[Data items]
────────────────────

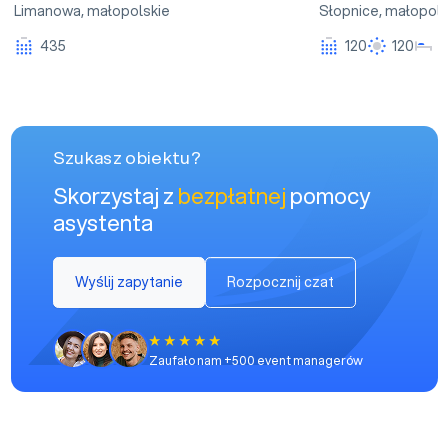
Limanowa
,
małopolskie
Słopnice
,
małopols
435
120
120
Szukasz obiektu?
Skorzystaj z
bezpłatnej
pomocy
asystenta
Wyślij zapytanie
Rozpocznij czat
Zaufało nam +500 event managerów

────────────────────

▶ **Aim of the task**: Without any pictures, return the entries exactly as given.

▶ **Finished exercise**:
Limanowa
,
małopolskie
Słopnice
,
małopols
435
120
120
Szukasz obiektu?
Skorzystaj z
bezpłatnej
pomocy
asystenta
Wyślij zapytanie
Rozpocznij czat
Zaufało nam +500 event managerów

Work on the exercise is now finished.